In this case , the system has just a single solution and it's determined. We could solve the system using the Cramer method, where:

x = det 1/det A

Y = det 2 / det A

z = det 3 / det A

det1, det2, det3 - determinants formed from the initial matrix of a system, where the column formed by the coefficients of the searched unknown is substituted by the column of the free terms.

det A - determinant of system matrix.

det1, det2, det3 - also Vandermonde determinants.

det1 = (b-1)(c-1)(c-b) (we've substituted the column formed by the coefficients 1, a and a^2 with the column of free terms: 1,1,1)

det2 = (1-a)(c-a)(c-1)

det3 = (1-a)(1-b)(b-a)

x=(b-1)(c-1)(c-b) / (b-a)(c-a)(c-b) = (b-1)(c-1) / (b-a)(c-a)

y = (1-a)(c-a)(c-1) / (b-a)(c-a)(c-b)

y =(1-a)(c-1) /(b-a)(c-b)

z = (1-a)(1-b)(b-a) / (b-a)(c-a)(c-b)

z = (1-a)(1-b) / (c-a)(c-b)

To find the solutions to the equations:

x+y+z=1......................................(1)

ax+by+cz=1.................................(2)

ax^2+b^2y+c^2z=1....................(3).

Solutions:

Let us eliminate z by (2)-(1)*c and (3)-(1)*c :

(a-c)x+(b-c)y = 1-c.............................(4)

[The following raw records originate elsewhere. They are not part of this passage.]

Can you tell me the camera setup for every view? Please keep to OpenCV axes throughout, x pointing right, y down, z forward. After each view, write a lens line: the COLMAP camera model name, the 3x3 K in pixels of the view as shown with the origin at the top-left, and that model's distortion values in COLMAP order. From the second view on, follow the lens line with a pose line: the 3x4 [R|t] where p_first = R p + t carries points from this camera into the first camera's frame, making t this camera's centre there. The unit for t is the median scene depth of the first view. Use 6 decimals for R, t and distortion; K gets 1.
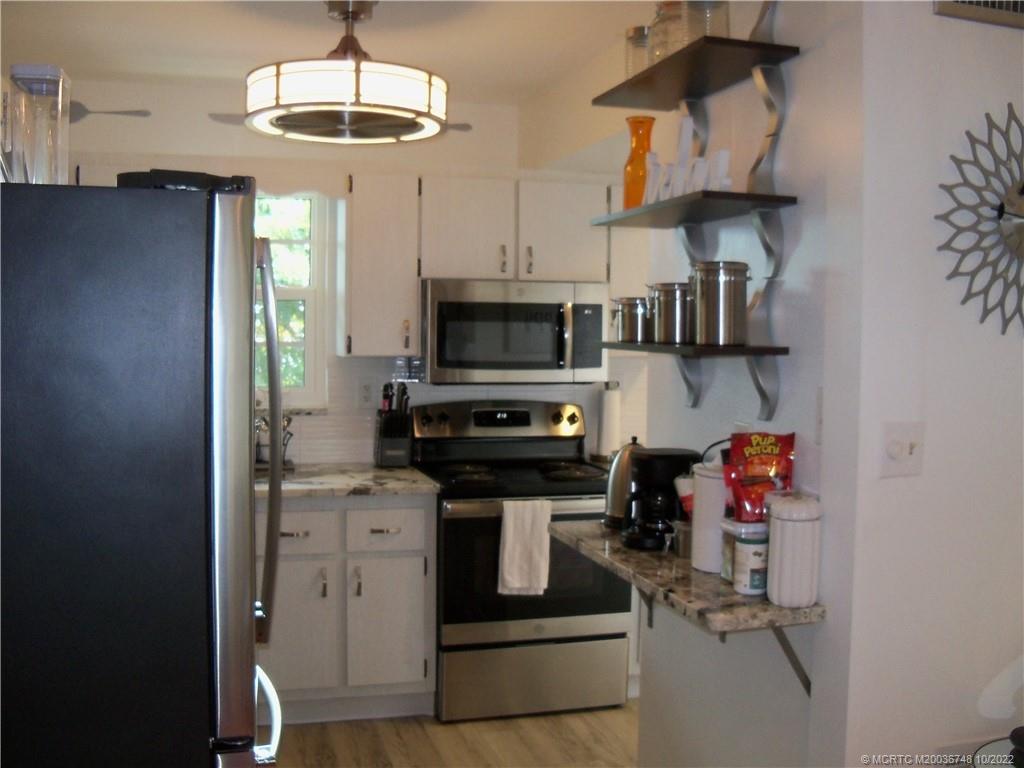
lens RADIAL K [[1060.7, 0, 512.0], [0, 1060.7, 384.0], [0, 0, 1]] dist [-0.247921, 0.306377]
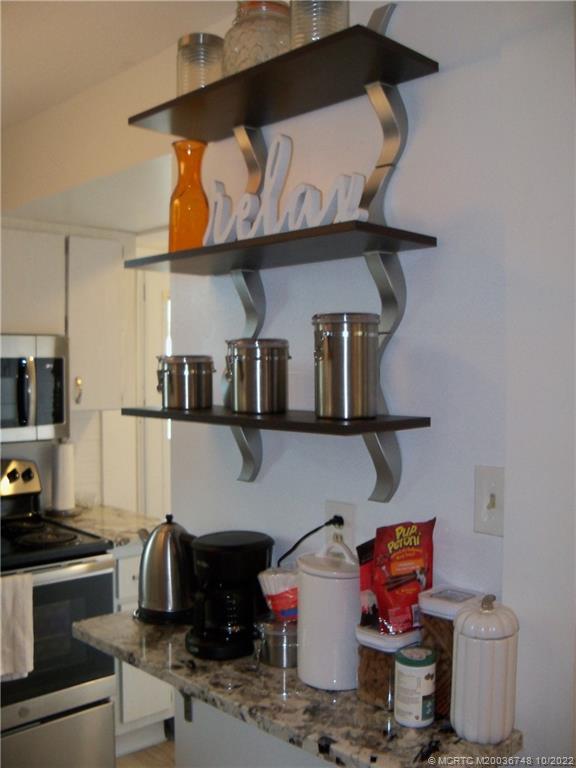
lens RADIAL K [[795.6, 0, 288.0], [0, 795.6, 384.0], [0, 0, 1]] dist [-0.247921, 0.306377]
pose [[0.879467, -0.020622, 0.475513, -0.118384], [0.035274, 0.999138, -0.021908, -0.046000], [-0.474651, 0.036040, 0.879436, 0.440915]]
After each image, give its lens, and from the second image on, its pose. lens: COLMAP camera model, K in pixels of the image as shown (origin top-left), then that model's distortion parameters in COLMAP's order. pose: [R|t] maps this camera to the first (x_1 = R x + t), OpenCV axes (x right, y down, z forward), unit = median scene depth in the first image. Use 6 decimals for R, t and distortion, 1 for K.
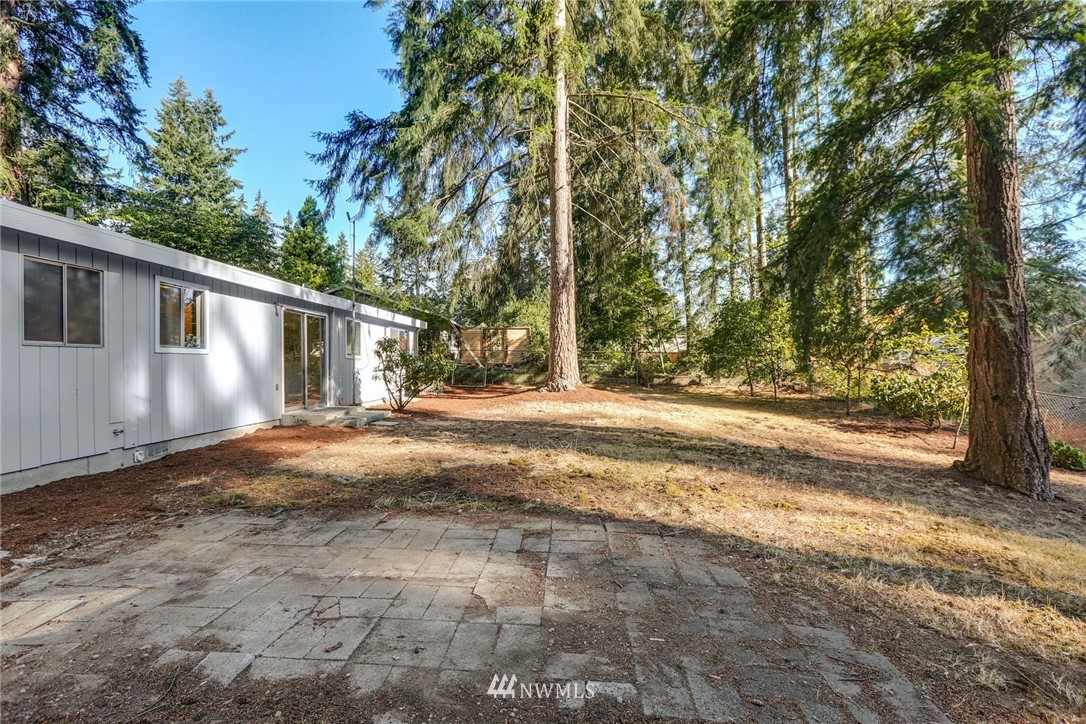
lens RADIAL K [[523.1, 0, 543.0], [0, 523.1, 362.0], [0, 0, 1]] dist [-0.048518, 0.020045]
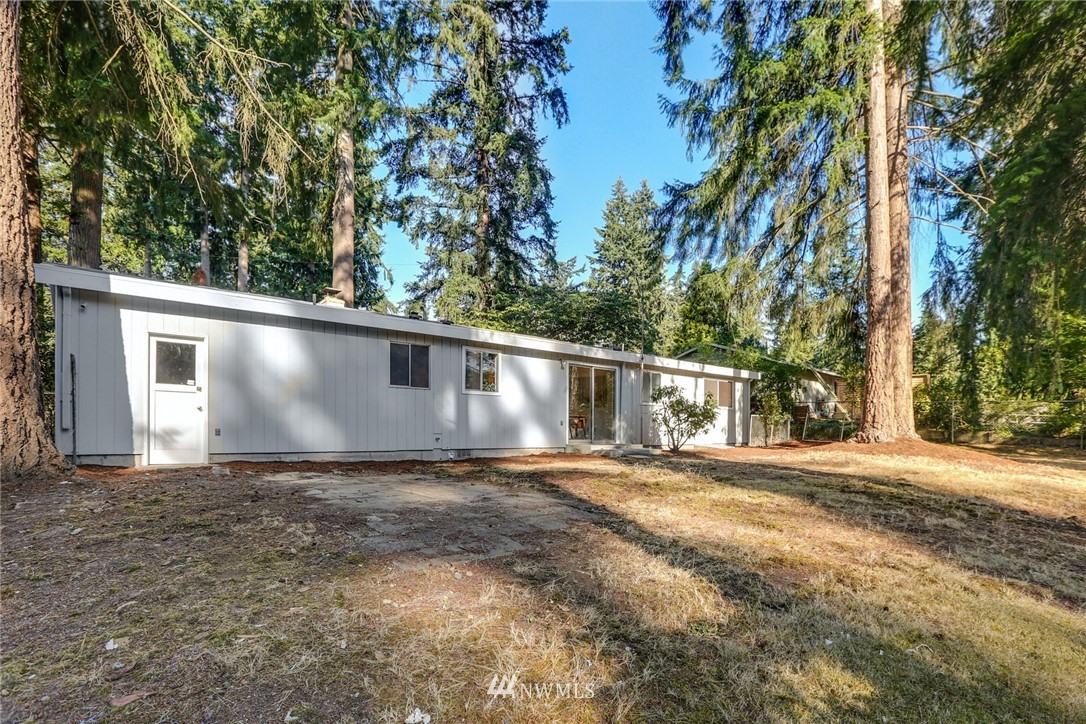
lens RADIAL K [[552.6, 0, 542.5], [0, 552.6, 422.2], [0, 0, 1]] dist [-0.000651, 0.000012]
pose [[0.690961, 0.011998, -0.722793, 0.343521], [-0.017549, 0.999846, -0.000180, 0.034330], [0.722679, 0.012808, 0.691065, -0.012994]]
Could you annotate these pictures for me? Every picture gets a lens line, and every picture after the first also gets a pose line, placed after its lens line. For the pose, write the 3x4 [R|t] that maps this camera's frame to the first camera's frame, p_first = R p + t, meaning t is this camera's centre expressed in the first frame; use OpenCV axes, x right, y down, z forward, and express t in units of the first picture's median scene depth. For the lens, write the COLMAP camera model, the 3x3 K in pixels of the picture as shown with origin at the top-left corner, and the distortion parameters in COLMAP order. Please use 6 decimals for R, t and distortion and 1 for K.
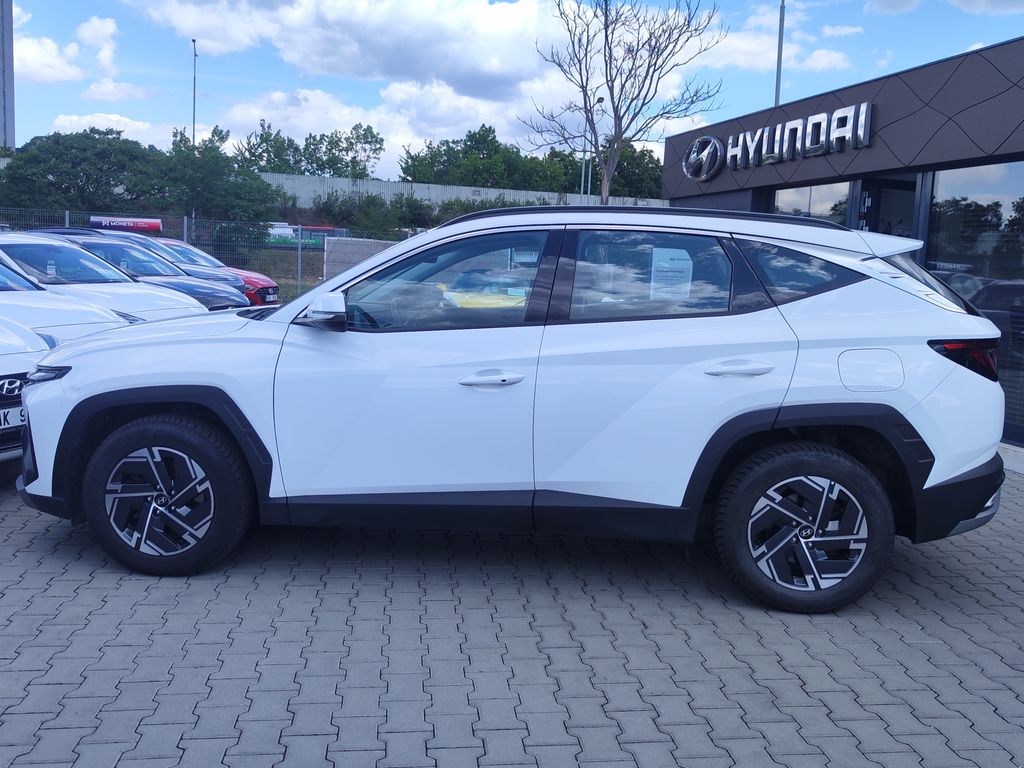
lens RADIAL K [[944.2, 0, 512.4], [0, 944.2, 382.7], [0, 0, 1]] dist [0.021229, 0.000000]
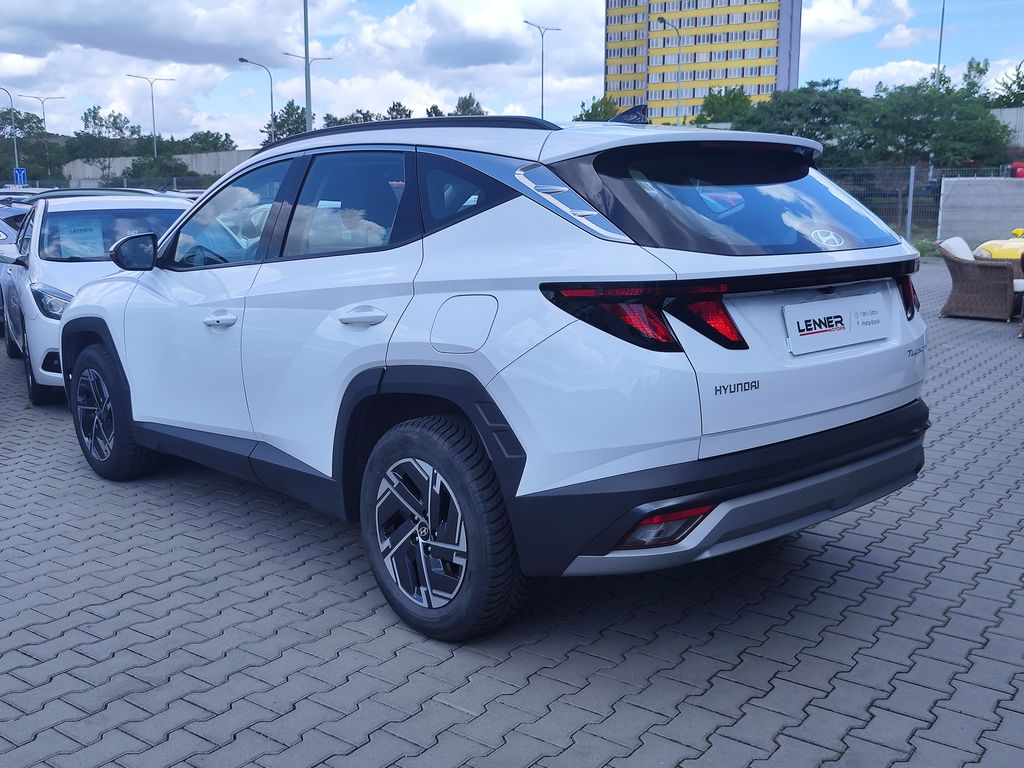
lens RADIAL K [[999.3, 0, 509.4], [0, 999.3, 384.7], [0, 0, 1]] dist [0.009736, 0.000000]
pose [[0.741296, 0.076619, -0.666791, 0.887477], [-0.050343, 0.997012, 0.058595, -0.012447], [0.669288, -0.009868, 0.742938, 0.437801]]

(a^2-c^2) +(b^2-c^2)y = 1-c^2..........(5).

(5) - (1)(b+c) eliminates y:

(a^2-c^2)x - (a-c)(b+c)x = (1-c^2 - (1-c)(b+c)

{a^2-c^2 -ab-ac+bc+c^2}x = 1-c^2 -b-c+bc+c^2

{a^2-ab-ac+bc}x = {1-b-c+bc} = (1-b)(1-c)

(a-b)(a-c)x= (1-b)(1-c)

x = (1-b)(1-c)/(a-b)(a-c).

Similarly it can be shown that:

y = (1-a)(1-c)/(b-a)(b-c)

z = (1-a)(1-b)/(c-a)(c-b)